In the recently passed Capital Markets Act, Hungary introduced dematerialisation of shares, with a deadline of 31 December 2004 for all existing physical certificates to be dematerialised. Only a handful of countries globally have fully dematerialised their markets. Hungarian Government debt certificates, however, will remain in paper form. Hungary has implemented an electronic remote trading system on the cash market, which is order-driven without market-makers and features an automated order matching and trade execution system. All orders entered into the trading system are matched according to pre-determined rules and matching as the system is anonymous, the matching does not take account of the party that made the order.
The Czech system of securities settlement differs greatly from Hungary’s in that three independent securities settlement systems handle all securities in the country. One system, SKD, handles the settlement of short-term securities with a maturity of up to one year and two, Univyc and RM-System, settle all other securities.

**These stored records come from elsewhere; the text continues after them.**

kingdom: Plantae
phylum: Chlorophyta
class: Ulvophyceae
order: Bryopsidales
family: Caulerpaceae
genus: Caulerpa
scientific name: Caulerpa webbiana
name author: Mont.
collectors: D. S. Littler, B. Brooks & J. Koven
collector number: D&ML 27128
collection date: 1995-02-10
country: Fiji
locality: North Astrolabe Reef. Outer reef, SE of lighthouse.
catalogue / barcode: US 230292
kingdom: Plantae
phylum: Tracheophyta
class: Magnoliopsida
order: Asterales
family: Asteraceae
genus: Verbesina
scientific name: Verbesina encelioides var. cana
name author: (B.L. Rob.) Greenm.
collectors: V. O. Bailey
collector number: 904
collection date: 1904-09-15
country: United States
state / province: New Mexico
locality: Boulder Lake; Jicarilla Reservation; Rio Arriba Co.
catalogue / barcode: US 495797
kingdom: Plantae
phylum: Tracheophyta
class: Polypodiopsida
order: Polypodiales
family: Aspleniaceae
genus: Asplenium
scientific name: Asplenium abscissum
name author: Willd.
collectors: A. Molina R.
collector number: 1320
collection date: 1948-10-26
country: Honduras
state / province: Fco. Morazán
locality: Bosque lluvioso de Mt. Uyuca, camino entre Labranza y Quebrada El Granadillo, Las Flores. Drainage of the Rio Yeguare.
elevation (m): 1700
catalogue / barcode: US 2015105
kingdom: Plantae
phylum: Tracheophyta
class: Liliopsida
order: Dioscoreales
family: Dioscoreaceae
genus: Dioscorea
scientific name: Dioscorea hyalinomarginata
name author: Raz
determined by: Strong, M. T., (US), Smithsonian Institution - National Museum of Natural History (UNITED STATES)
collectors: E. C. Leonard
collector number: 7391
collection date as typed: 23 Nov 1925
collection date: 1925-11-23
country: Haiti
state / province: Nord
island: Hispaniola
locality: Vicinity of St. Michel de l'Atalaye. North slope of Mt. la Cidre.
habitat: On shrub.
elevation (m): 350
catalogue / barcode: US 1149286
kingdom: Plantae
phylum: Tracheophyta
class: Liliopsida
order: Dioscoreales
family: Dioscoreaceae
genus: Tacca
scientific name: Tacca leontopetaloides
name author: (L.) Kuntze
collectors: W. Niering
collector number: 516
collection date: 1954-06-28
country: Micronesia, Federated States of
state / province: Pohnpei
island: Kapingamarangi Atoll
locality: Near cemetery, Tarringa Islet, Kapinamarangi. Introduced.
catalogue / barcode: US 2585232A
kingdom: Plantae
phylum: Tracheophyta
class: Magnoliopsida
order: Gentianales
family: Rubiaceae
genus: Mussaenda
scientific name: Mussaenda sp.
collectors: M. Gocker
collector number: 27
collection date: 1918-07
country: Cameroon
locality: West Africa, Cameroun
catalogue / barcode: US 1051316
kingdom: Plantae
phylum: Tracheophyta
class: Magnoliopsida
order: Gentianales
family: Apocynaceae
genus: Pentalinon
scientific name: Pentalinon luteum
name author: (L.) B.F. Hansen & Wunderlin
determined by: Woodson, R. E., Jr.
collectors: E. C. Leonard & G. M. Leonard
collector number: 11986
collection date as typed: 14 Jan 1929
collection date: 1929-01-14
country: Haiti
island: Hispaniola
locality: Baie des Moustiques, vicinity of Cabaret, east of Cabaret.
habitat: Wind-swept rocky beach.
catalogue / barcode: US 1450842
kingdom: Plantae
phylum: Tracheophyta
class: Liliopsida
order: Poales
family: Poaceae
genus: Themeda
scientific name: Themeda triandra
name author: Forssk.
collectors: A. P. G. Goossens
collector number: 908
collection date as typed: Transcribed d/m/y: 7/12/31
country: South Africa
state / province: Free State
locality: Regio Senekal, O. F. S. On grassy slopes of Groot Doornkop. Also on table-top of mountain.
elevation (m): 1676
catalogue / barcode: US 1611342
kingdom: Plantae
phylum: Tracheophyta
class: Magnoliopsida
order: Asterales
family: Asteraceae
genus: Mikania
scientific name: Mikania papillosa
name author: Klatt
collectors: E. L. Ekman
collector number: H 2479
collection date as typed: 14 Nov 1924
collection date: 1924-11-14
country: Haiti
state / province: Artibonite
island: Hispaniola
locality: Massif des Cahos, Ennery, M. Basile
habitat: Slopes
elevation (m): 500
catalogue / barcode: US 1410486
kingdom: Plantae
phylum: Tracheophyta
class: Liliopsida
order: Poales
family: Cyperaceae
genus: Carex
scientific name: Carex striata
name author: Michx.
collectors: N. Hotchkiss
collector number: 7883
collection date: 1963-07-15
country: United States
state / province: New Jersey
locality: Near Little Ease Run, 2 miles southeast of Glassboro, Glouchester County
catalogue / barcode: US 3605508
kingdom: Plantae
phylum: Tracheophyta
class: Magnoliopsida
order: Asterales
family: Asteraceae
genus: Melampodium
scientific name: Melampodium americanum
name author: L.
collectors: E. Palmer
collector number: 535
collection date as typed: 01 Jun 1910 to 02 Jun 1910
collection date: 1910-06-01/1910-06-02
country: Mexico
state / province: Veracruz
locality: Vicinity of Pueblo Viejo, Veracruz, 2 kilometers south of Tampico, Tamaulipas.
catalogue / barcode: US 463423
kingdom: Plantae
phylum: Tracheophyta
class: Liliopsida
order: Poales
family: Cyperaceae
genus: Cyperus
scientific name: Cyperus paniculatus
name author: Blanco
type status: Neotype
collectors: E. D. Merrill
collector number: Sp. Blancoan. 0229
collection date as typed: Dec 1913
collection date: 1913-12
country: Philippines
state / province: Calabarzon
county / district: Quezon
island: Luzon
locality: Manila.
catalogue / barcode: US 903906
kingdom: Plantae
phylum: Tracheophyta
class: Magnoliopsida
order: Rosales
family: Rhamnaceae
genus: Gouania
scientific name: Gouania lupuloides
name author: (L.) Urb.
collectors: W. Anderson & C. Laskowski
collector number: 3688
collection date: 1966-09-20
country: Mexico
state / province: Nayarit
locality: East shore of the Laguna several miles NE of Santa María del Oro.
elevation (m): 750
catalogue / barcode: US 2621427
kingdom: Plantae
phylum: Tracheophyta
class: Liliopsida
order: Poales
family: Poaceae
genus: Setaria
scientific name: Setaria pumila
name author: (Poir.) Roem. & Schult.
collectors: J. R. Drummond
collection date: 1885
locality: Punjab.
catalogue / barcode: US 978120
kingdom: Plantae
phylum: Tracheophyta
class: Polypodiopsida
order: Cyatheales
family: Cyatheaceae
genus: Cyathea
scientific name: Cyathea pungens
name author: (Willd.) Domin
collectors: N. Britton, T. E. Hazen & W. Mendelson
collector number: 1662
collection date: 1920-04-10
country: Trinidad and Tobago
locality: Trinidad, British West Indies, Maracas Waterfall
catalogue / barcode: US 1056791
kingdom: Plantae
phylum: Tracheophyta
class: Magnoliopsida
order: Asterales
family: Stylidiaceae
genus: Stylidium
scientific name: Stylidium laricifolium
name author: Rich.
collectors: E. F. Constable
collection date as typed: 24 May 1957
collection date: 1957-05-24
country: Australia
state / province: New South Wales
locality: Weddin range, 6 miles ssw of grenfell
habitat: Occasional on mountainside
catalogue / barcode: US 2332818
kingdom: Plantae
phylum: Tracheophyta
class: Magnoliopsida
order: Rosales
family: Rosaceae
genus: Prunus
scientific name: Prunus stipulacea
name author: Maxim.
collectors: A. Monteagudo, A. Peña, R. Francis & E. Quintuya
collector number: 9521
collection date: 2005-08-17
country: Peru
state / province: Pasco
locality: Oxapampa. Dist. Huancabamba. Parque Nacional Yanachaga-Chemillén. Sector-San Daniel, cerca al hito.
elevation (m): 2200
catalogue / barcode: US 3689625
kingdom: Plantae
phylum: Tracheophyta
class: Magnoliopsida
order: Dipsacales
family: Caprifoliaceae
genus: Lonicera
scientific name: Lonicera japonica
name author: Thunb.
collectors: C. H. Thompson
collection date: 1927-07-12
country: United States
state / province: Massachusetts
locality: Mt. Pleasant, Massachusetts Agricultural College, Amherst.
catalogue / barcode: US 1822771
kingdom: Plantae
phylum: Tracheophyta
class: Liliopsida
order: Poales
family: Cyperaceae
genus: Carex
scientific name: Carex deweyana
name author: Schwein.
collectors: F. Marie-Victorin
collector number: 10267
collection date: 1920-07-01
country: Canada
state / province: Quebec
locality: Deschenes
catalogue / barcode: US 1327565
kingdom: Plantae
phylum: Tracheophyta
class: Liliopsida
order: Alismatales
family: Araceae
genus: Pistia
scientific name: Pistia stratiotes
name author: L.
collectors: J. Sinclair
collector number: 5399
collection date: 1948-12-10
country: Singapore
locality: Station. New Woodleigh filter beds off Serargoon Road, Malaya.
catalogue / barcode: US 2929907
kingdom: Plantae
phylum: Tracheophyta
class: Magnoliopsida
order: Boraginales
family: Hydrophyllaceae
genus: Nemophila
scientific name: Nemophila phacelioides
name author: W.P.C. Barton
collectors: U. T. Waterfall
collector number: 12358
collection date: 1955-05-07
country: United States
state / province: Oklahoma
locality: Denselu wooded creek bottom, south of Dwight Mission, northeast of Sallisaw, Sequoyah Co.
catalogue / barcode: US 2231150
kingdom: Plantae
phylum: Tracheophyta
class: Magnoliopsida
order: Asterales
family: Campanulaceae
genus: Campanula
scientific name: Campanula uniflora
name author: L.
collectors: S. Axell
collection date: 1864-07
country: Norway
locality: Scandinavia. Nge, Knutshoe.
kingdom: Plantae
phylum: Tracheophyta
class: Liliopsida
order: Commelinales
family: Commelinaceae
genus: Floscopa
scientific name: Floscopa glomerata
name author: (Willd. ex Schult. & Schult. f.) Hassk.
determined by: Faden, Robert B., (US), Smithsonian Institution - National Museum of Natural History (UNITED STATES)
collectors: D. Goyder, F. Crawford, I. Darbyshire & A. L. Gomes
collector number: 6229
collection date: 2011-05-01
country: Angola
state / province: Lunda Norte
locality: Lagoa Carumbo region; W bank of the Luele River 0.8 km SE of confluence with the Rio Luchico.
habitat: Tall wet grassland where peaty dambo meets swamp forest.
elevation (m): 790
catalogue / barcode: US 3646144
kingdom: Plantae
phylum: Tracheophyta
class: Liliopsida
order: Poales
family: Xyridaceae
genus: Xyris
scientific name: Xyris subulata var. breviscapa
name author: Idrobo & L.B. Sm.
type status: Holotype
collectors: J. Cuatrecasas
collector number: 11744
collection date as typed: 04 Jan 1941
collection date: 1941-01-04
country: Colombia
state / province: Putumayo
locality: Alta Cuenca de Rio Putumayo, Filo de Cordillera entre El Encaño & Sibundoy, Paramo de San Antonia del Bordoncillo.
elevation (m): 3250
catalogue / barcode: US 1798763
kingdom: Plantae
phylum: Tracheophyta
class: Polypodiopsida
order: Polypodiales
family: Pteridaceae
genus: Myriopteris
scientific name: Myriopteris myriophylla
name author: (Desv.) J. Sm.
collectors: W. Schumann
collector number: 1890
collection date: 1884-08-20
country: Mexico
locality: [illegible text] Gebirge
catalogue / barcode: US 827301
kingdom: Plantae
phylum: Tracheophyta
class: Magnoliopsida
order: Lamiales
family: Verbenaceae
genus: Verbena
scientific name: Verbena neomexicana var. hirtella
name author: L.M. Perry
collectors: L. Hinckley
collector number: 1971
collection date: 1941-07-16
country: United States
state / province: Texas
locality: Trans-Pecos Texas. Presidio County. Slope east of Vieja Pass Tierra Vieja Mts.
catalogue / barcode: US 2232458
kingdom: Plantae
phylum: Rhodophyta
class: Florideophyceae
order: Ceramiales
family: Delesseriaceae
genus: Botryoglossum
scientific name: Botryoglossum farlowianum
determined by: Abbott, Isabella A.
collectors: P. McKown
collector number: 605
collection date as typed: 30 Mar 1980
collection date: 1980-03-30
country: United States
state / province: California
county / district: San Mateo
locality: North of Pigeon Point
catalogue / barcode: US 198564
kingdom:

Poland also has three securities settlement systems. One is designed for securities quoted on the Warsaw Stock Exchange and on CeTO (Central Quotation Table), the the company that organises the OTC market. The KDPW, the National Depository for Securities, acts as a clearing house and depository for both markets. The second system settles Treasury bills issued by the Minister of Finance, where the National Bank of Poland acts as an issuing, depository and settlement agent. The third relates to bills issued by the National Bank of Poland, for which the National Bank of Poland performs the depository and settlement functions. As Hungary aspires to, all types of security in Poland are dematerialised.
Citibank’s Donovan believes that of Poland, Hungary and the Czech Republic, Hungary is the best in terms of settlement effectiveness and the complementarity of the CSD and exchange. “Hungary has a lower rate of failures between the exchange and settlement house because of effective communications systems between the two,” he says.